Recorded data
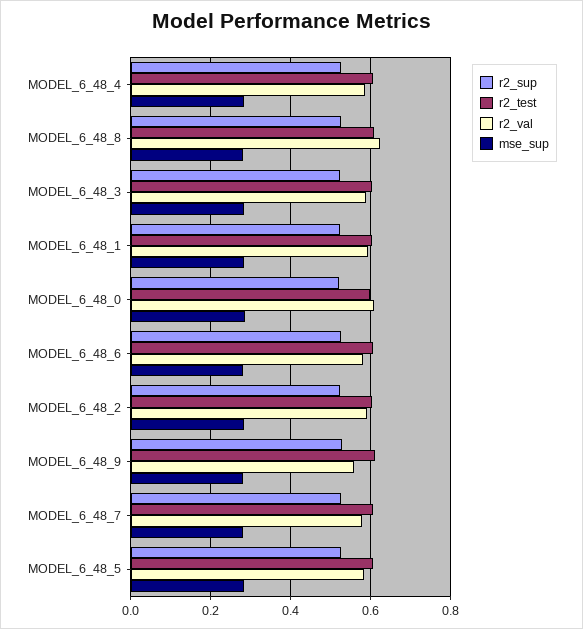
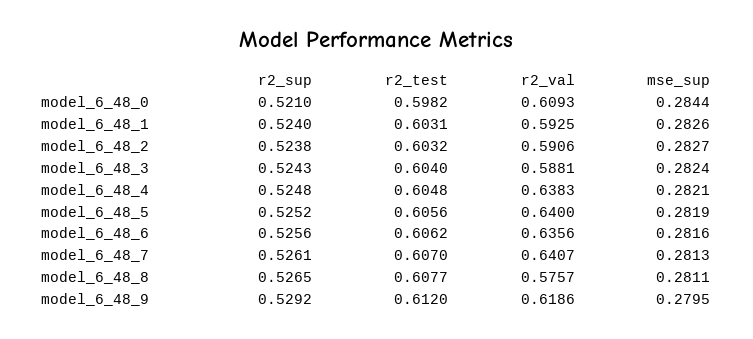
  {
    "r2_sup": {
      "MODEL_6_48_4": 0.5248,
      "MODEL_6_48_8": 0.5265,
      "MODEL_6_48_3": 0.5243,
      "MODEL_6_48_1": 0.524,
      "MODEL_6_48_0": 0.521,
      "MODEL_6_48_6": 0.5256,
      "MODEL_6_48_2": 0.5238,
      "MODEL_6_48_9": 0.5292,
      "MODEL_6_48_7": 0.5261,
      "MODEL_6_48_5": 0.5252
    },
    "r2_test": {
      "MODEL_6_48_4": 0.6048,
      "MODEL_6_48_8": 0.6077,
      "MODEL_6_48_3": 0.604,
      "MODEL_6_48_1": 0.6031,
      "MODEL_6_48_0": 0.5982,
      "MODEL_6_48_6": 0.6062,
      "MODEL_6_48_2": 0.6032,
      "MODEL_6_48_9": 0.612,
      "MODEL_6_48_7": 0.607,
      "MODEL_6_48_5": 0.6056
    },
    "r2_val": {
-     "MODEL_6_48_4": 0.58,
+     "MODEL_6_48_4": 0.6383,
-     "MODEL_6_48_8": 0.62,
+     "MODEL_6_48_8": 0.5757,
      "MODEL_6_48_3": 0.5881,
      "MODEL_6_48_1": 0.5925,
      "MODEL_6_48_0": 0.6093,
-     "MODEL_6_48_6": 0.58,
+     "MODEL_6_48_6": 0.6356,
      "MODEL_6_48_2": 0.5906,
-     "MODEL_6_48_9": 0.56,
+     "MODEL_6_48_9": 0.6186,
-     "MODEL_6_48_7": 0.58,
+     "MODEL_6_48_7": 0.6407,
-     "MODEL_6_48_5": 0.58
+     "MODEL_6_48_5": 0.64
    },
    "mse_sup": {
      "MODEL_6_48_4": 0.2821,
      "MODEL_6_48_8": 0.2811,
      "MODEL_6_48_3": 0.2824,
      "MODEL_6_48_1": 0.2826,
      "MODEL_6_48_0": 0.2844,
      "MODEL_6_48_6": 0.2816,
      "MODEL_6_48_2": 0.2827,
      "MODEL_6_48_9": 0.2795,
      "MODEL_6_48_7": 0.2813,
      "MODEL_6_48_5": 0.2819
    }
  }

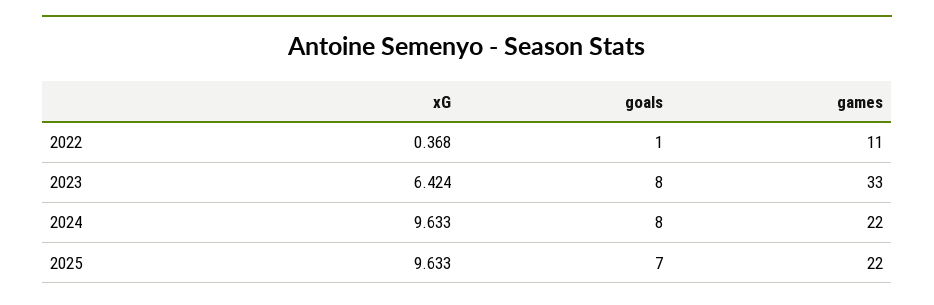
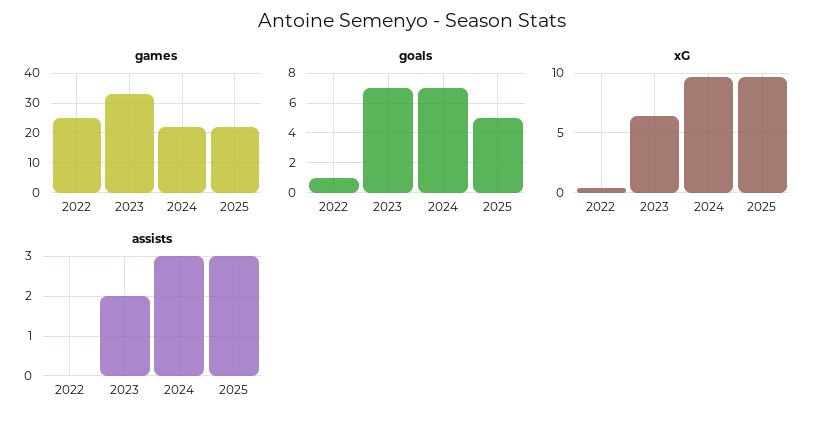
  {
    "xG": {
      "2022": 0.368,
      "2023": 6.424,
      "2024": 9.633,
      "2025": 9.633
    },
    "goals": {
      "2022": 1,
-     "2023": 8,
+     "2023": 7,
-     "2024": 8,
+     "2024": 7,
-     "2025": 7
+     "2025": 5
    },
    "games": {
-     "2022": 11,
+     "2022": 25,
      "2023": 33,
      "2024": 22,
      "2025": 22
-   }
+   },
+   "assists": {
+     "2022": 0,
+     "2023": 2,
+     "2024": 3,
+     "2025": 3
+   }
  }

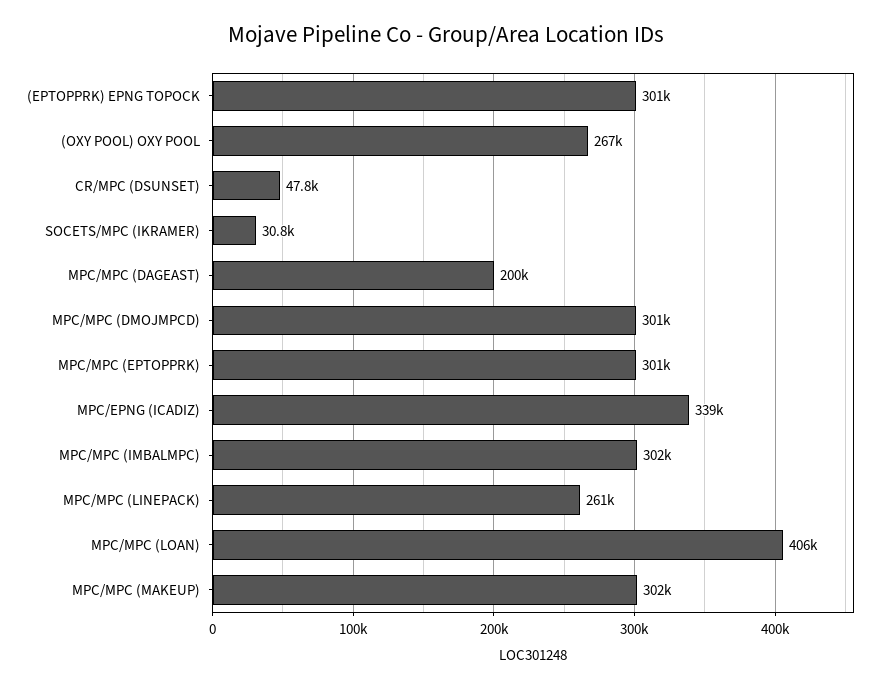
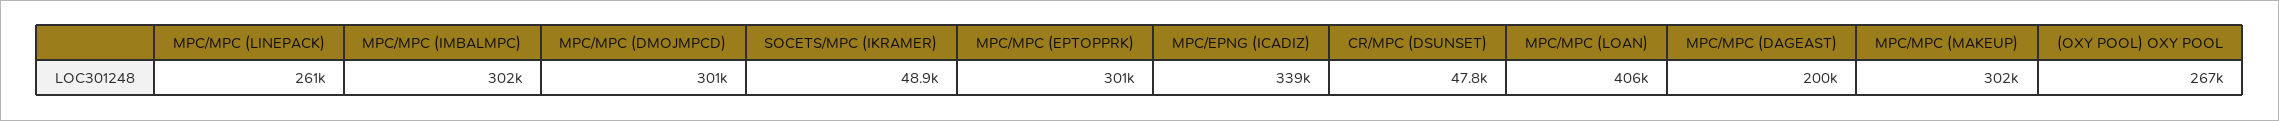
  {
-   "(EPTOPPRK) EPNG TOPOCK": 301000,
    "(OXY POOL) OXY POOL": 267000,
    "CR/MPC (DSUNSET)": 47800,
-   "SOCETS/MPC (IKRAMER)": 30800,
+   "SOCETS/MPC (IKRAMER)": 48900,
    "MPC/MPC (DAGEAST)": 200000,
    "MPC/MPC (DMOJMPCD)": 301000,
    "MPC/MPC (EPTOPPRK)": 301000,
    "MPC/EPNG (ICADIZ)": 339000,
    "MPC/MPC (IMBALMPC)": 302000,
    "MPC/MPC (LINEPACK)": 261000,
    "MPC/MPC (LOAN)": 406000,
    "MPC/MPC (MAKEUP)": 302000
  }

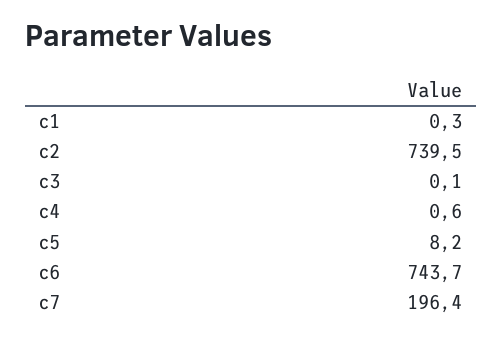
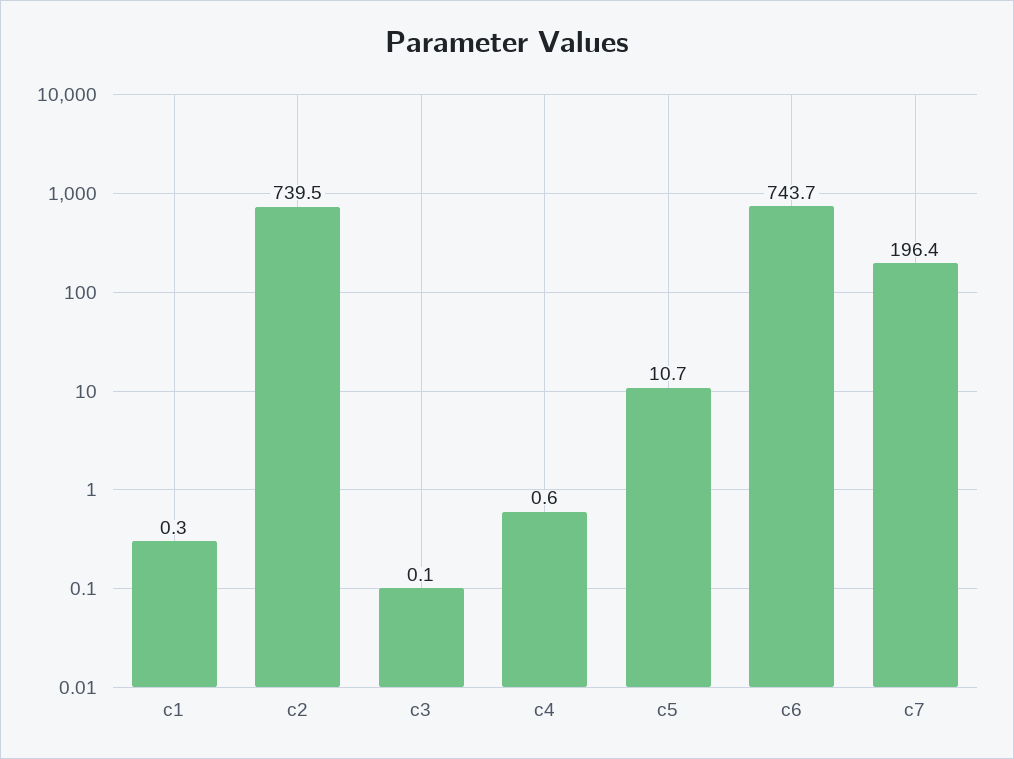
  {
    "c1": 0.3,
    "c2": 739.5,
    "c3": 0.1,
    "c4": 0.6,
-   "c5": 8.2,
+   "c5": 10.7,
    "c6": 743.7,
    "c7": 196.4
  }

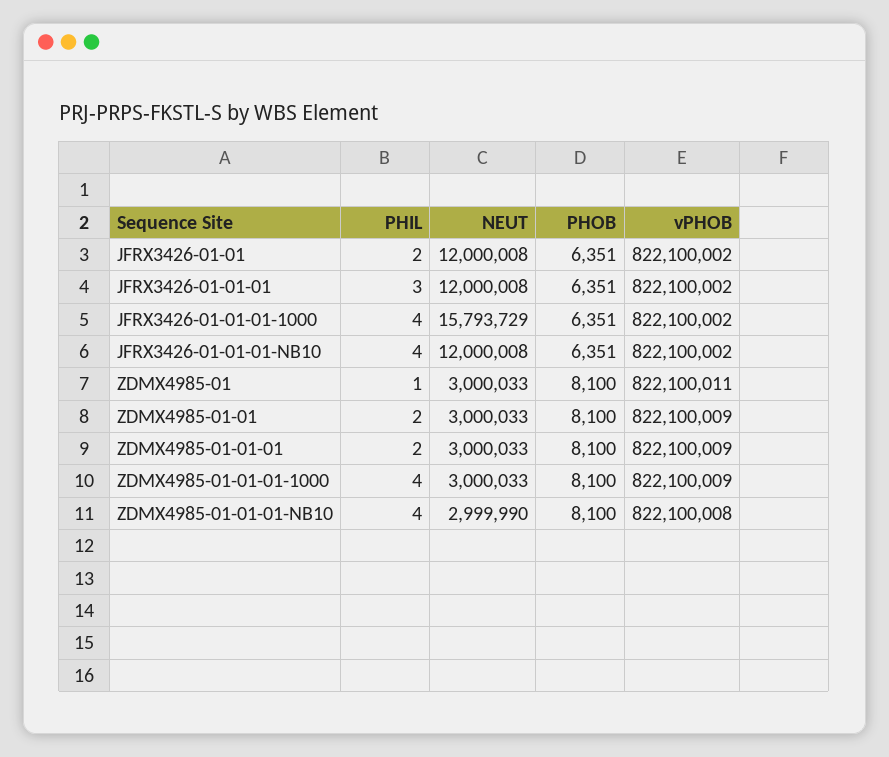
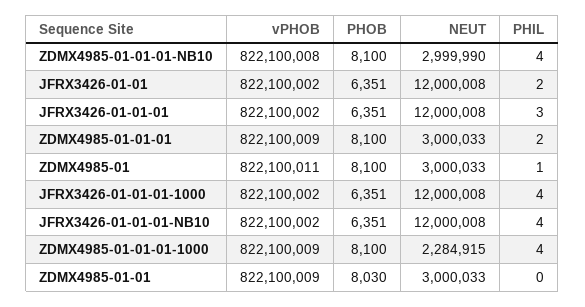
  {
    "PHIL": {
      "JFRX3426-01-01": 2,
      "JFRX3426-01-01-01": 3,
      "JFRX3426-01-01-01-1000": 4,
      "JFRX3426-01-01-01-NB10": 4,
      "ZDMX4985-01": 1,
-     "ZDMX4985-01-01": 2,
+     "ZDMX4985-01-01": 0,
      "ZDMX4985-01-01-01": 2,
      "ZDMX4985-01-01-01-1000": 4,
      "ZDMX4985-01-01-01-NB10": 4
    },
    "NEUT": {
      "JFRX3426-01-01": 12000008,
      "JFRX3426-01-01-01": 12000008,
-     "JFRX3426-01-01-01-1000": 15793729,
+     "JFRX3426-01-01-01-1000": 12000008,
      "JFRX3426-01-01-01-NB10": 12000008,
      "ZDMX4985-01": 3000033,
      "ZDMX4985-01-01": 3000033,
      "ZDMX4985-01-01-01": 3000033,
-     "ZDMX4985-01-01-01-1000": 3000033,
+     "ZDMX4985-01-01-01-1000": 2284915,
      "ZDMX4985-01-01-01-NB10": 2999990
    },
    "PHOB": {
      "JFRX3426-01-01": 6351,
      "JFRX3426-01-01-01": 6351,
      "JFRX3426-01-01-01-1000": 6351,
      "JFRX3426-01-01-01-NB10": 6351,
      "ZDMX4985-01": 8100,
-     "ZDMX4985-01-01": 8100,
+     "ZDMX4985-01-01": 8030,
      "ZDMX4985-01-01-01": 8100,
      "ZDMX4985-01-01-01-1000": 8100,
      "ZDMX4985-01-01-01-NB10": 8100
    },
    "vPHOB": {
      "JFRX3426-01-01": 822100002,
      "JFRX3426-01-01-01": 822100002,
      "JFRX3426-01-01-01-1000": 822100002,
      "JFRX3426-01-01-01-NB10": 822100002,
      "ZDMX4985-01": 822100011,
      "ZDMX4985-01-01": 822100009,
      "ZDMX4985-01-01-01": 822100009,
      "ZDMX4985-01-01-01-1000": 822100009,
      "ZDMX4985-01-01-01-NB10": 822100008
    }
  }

* **REQUIREMENT**
All of the lines above must be repeated without alteration, though the pictures are to be excluded.

* **RESPONSE**
  {
    "r2_sup": {
      "MODEL_6_48_4": 0.5248,
      "MODEL_6_48_8": 0.5265,
      "MODEL_6_48_3": 0.5243,
      "MODEL_6_48_1": 0.524,
      "MODEL_6_48_0": 0.521,
      "MODEL_6_48_6": 0.5256,
      "MODEL_6_48_2": 0.5238,
      "MODEL_6_48_9": 0.5292,
      "MODEL_6_48_7": 0.5261,
      "MODEL_6_48_5": 0.5252
    },
    "r2_test": {
      "MODEL_6_48_4": 0.6048,
      "MODEL_6_48_8": 0.6077,
      "MODEL_6_48_3": 0.604,
      "MODEL_6_48_1": 0.6031,
      "MODEL_6_48_0": 0.5982,
      "MODEL_6_48_6": 0.6062,
      "MODEL_6_48_2": 0.6032,
      "MODEL_6_48_9": 0.612,
      "MODEL_6_48_7": 0.607,
      "MODEL_6_48_5": 0.6056
    },
    "r2_val": {
-     "MODEL_6_48_4": 0.58,
+     "MODEL_6_48_4": 0.6383,
-     "MODEL_6_48_8": 0.62,
+     "MODEL_6_48_8": 0.5757,
      "MODEL_6_48_3": 0.5881,
      "MODEL_6_48_1": 0.5925,
      "MODEL_6_48_0": 0.6093,
-     "MODEL_6_48_6": 0.58,
+     "MODEL_6_48_6": 0.6356,
      "MODEL_6_48_2": 0.5906,
-     "MODEL_6_48_9": 0.56,
+     "MODEL_6_48_9": 0.6186,
-     "MODEL_6_48_7": 0.58,
+     "MODEL_6_48_7": 0.6407,
-     "MODEL_6_48_5": 0.58
+     "MODEL_6_48_5": 0.64
    },
    "mse_sup": {
      "MODEL_6_48_4": 0.2821,
      "MODEL_6_48_8": 0.2811,
      "MODEL_6_48_3": 0.2824,
      "MODEL_6_48_1": 0.2826,
      "MODEL_6_48_0": 0.2844,
      "MODEL_6_48_6": 0.2816,
      "MODEL_6_48_2": 0.2827,
      "MODEL_6_48_9": 0.2795,
      "MODEL_6_48_7": 0.2813,
      "MODEL_6_48_5": 0.2819
    }
  }

  {
    "xG": {
      "2022": 0.368,
      "2023": 6.424,
      "2024": 9.633,
      "2025": 9.633
    },
    "goals": {
      "2022": 1,
-     "2023": 8,
+     "2023": 7,
-     "2024": 8,
+     "2024": 7,
-     "2025": 7
+     "2025": 5
    },
    "games": {
-     "2022": 11,
+     "2022": 25,
      "2023": 33,
      "2024": 22,
      "2025": 22
-   }
+   },
+   "assists": {
+     "2022": 0,
+     "2023": 2,
+     "2024": 3,
+     "2025": 3
+   }
  }

  {
-   "(EPTOPPRK) EPNG TOPOCK": 301000,
    "(OXY POOL) OXY POOL": 267000,
    "CR/MPC (DSUNSET)": 47800,
-   "SOCETS/MPC (IKRAMER)": 30800,
+   "SOCETS/MPC (IKRAMER)": 48900,
    "MPC/MPC (DAGEAST)": 200000,
    "MPC/MPC (DMOJMPCD)": 301000,
    "MPC/MPC (EPTOPPRK)": 301000,
    "MPC/EPNG (ICADIZ)": 339000,
    "MPC/MPC (IMBALMPC)": 302000,
    "MPC/MPC (LINEPACK)": 261000,
    "MPC/MPC (LOAN)": 406000,
    "MPC/MPC (MAKEUP)": 302000
  }

  {
    "c1": 0.3,
    "c2": 739.5,
    "c3": 0.1,
    "c4": 0.6,
-   "c5": 8.2,
+   "c5": 10.7,
    "c6": 743.7,
    "c7": 196.4
  }

  {
    "PHIL": {
      "JFRX3426-01-01": 2,
      "JFRX3426-01-01-01": 3,
      "JFRX3426-01-01-01-1000": 4,
      "JFRX3426-01-01-01-NB10": 4,
      "ZDMX4985-01": 1,
-     "ZDMX4985-01-01": 2,
+     "ZDMX4985-01-01": 0,
      "ZDMX4985-01-01-01": 2,
      "ZDMX4985-01-01-01-1000": 4,
      "ZDMX4985-01-01-01-NB10": 4
    },
    "NEUT": {
      "JFRX3426-01-01": 12000008,
      "JFRX3426-01-01-01": 12000008,
-     "JFRX3426-01-01-01-1000": 15793729,
+     "JFRX3426-01-01-01-1000": 12000008,
      "JFRX3426-01-01-01-NB10": 12000008,
      "ZDMX4985-01": 3000033,
      "ZDMX4985-01-01": 3000033,
      "ZDMX4985-01-01-01": 3000033,
-     "ZDMX4985-01-01-01-1000": 3000033,
+     "ZDMX4985-01-01-01-1000": 2284915,
      "ZDMX4985-01-01-01-NB10": 2999990
    },
    "PHOB": {
      "JFRX3426-01-01": 6351,
      "JFRX3426-01-01-01": 6351,
      "JFRX3426-01-01-01-1000": 6351,
      "JFRX3426-01-01-01-NB10": 6351,
      "ZDMX4985-01": 8100,
-     "ZDMX4985-01-01": 8100,
+     "ZDMX4985-01-01": 8030,
      "ZDMX4985-01-01-01": 8100,
      "ZDMX4985-01-01-01-1000": 8100,
      "ZDMX4985-01-01-01-NB10": 8100
    },
    "vPHOB": {
      "JFRX3426-01-01": 822100002,
      "JFRX3426-01-01-01": 822100002,
      "JFRX3426-01-01-01-1000": 822100002,
      "JFRX3426-01-01-01-NB10": 822100002,
      "ZDMX4985-01": 822100011,
      "ZDMX4985-01-01": 822100009,
      "ZDMX4985-01-01-01": 822100009,
      "ZDMX4985-01-01-01-1000": 822100009,
      "ZDMX4985-01-01-01-NB10": 822100008
    }
  }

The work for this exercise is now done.